Come ti sei trovato a lavorare al Teatro dell’Opera di Vilniius in Lituania?
In realtà sono arrivato a Vilnius su invito dell’Accademia di danza, e ho tenuto lezioni in teatro. È un bellissimo edificio moderno costruito in epoca sovietica, e sia nel repertorio che nel modo di lavorare risente ancora della tipica impostazione di quel periodo, anche se la compagnia oggi è solo in parte autoctona, ed ospita anche danzatori provenienti da diversi paesi europei. In quel periodo stavano rimettendo in scena “Giselle” assente dal repertorio da un paio di stagioni, in una versione coreograficamente simile alla precedente, ma con nuovi costumi e scene. Rammento una grande efficienza organizzativa e un grande orgoglio nel lavorare senza sentirsi secondi a nessuno. Mantengo un bel ricordo e molti amici, con cui sono rimasto in contatto.

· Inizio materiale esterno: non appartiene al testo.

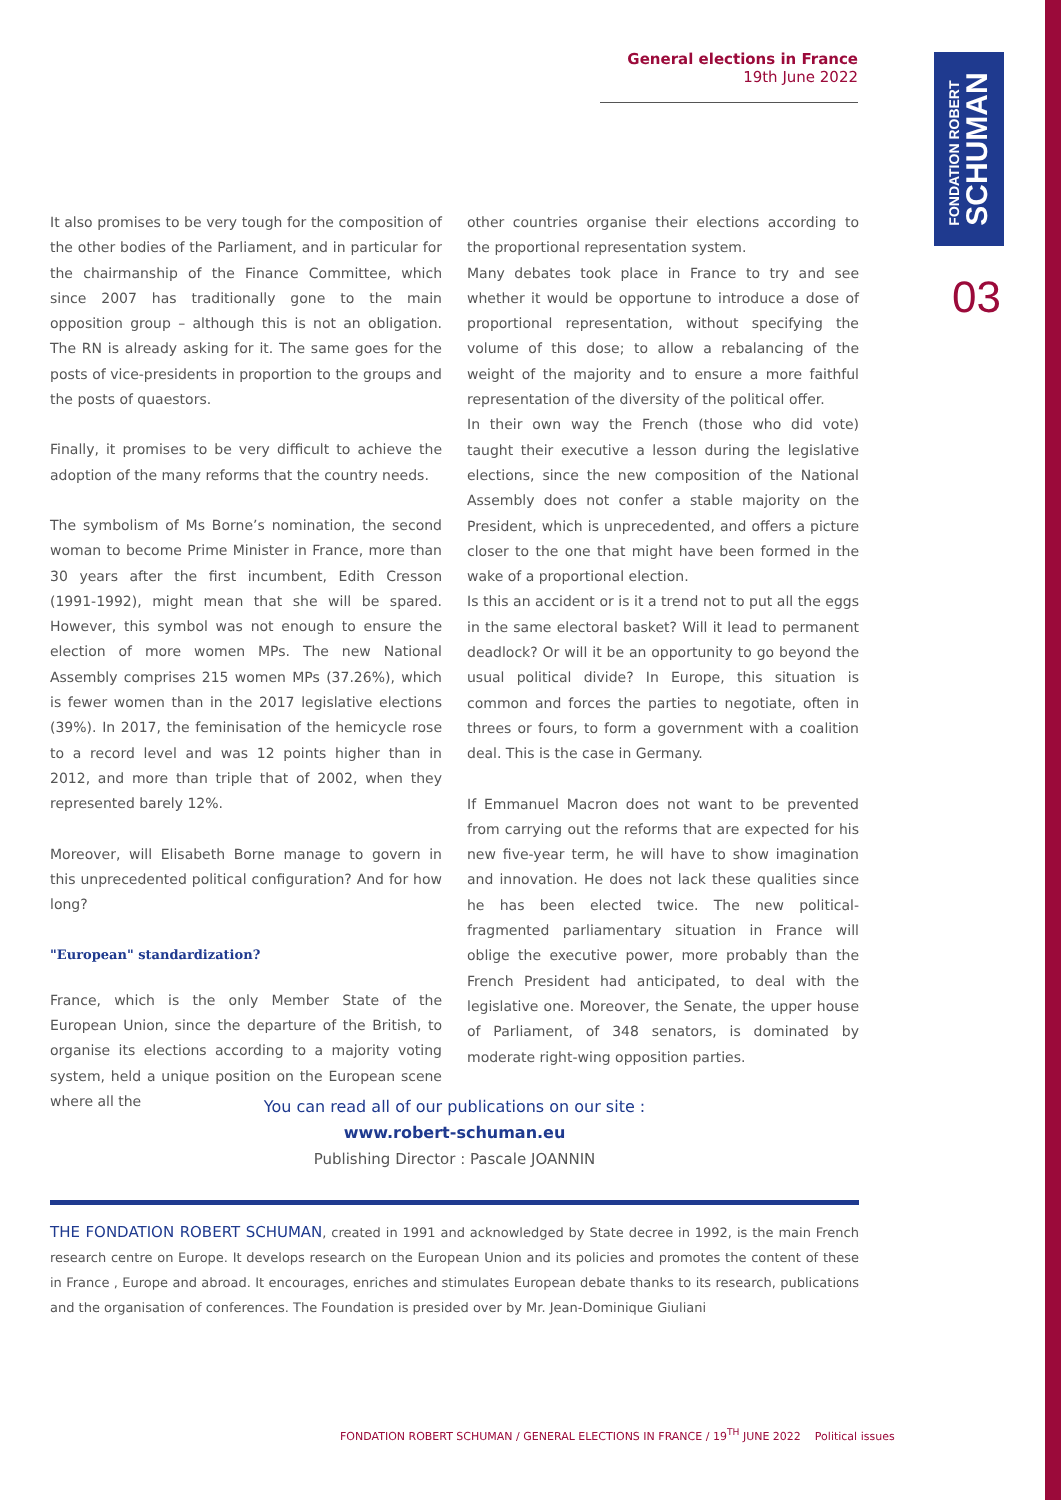General elections in France
19th June 2022
FONDATION ROBERT
SCHUMAN
03
It also promises to be very tough for the composition of the other bodies of the Parliament, and in particular for the chairmanship of the Finance Committee, which since 2007 has traditionally gone to the main opposition group – although this is not an obligation. The RN is already asking for it. The same goes for the posts of vice-presidents in proportion to the groups and the posts of quaestors.
Finally, it promises to be very difficult to achieve the adoption of the many reforms that the country needs.
The symbolism of Ms Borne’s nomination, the second woman to become Prime Minister in France, more than 30 years after the first incumbent, Edith Cresson (1991-1992), might mean that she will be spared. However, this symbol was not enough to ensure the election of more women MPs. The new National Assembly comprises 215 women MPs (37.26%), which is fewer women than in the 2017 legislative elections (39%). In 2017, the feminisation of the hemicycle rose to a record level and was 12 points higher than in 2012, and more than triple that of 2002, when they represented barely 12%.
Moreover, will Elisabeth Borne manage to govern in this unprecedented political configuration? And for how long?
"European" standardization?
France, which is the only Member State of the European Union, since the departure of the British, to organise its elections according to a majority voting system, held a unique position on the European scene where all the
other countries organise their elections according to the proportional representation system.
Many debates took place in France to try and see whether it would be opportune to introduce a dose of proportional representation, without specifying the volume of this dose; to allow a rebalancing of the weight of the majority and to ensure a more faithful representation of the diversity of the political offer.
In their own way the French (those who did vote) taught their executive a lesson during the legislative elections, since the new composition of the National Assembly does not confer a stable majority on the President, which is unprecedented, and offers a picture closer to the one that might have been formed in the wake of a proportional election.
Is this an accident or is it a trend not to put all the eggs in the same electoral basket? Will it lead to permanent deadlock? Or will it be an opportunity to go beyond the usual political divide? In Europe, this situation is common and forces the parties to negotiate, often in threes or fours, to form a government with a coalition deal. This is the case in Germany.
If Emmanuel Macron does not want to be prevented from carrying out the reforms that are expected for his new five-year term, he will have to show imagination and innovation. He does not lack these qualities since he has been elected twice. The new political-fragmented parliamentary situation in France will oblige the executive power, more probably than the French President had anticipated, to deal with the legislative one. Moreover, the Senate, the upper house of Parliament, of 348 senators, is dominated by moderate right-wing opposition parties.
You can read all of our publications on our site :
www.robert-schuman.eu
Publishing Director : Pascale JOANNIN
THE FONDATION ROBERT SCHUMAN, created in 1991 and acknowledged by State decree in 1992, is the main French research centre on Europe. It develops research on the European Union and its policies and promotes the content of these in France , Europe and abroad. It encourages, enriches and stimulates European debate thanks to its research, publications and the organisation of conferences. The Foundation is presided over by Mr. Jean-Dominique Giuliani
FONDATION ROBERT SCHUMAN / GENERAL ELECTIONS IN FRANCE / 19<sup>TH</sup> JUNE 2022 Political issues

Mentre al “Kingsport Ballet” e alla “School of the Arts a Jacksonville” negli Stati Uniti d’America?
L’esperienza al Kingsport Ballet mi ha fatto scoprire un’America che non conoscevo. La vita della provincia è molto diversa da quella delle grandi città come New York e Chicago dove ero stato in passato. Ho curato le produzioni dei balletti “Les Sylphide”, “Paquita” e “Schiaccianoci”. La direttrice della compagnia e della scuola era un’anziana maestra russa che mi ha apprezzato proprio per la mia conoscenza approfondita dello stile russo. Infatti un problema delle compagnie americane è che arrivano ottime ballerine da diverse città che hanno studiato in scuole con metodi ed estetiche diverse, problema inesistente nelle compagnie dei teatri russi dove tutti i ballerini hanno ricevuto la stessa formazione. Quindi il mio compito era non solo di riprodurre le coreografie, ma soprattutto l’attenzione principale era rivolta all’ottenere dalle danzatrici del corpo di ballo lo stesso stile nelle braccia e nella plasticità delle pose. Inoltre insegnavo Classico, Repertorio e Passo a Due alle classi avanzate della scuola. Tanto lavoro e tante soddisfazioni. Sia i ballerini professionisti che gli studenti erano particolarmente motivati, lavoratori instancabili, affamati di apprendere e di crescere artisticamente. Questo atteggiamento alleviava le fatiche e mi dava sempre grandi stimoli e molte energie. I risultati raccolti sono stati di vedere in scena interpretazioni di ottimo livello, superiori alle aspettative. A Jacksonville sono stato invitato alla “School of the Arts”, un high school dove gli studenti ricevono una formazione multidisciplinare, dalla danza classica e moderna, dal canto allo studio di uno strumento musicale, e anche la recitazione. I ragazzi ricevevano una formazione ad ampio spettro, ma ovviamente nella danza classica il livello non era particolarmente eccezionale. Sono stato invitato a preparare una coreografia per il saggio di danza classica. Ho creato una simpatica coreografia su “Capriccio italiano” di Čajkovskij. La mia creazione ha avuto molto successo ed è stata replicata anche in altri eventi ai quali la scuola partecipa durante l’anno scolastico.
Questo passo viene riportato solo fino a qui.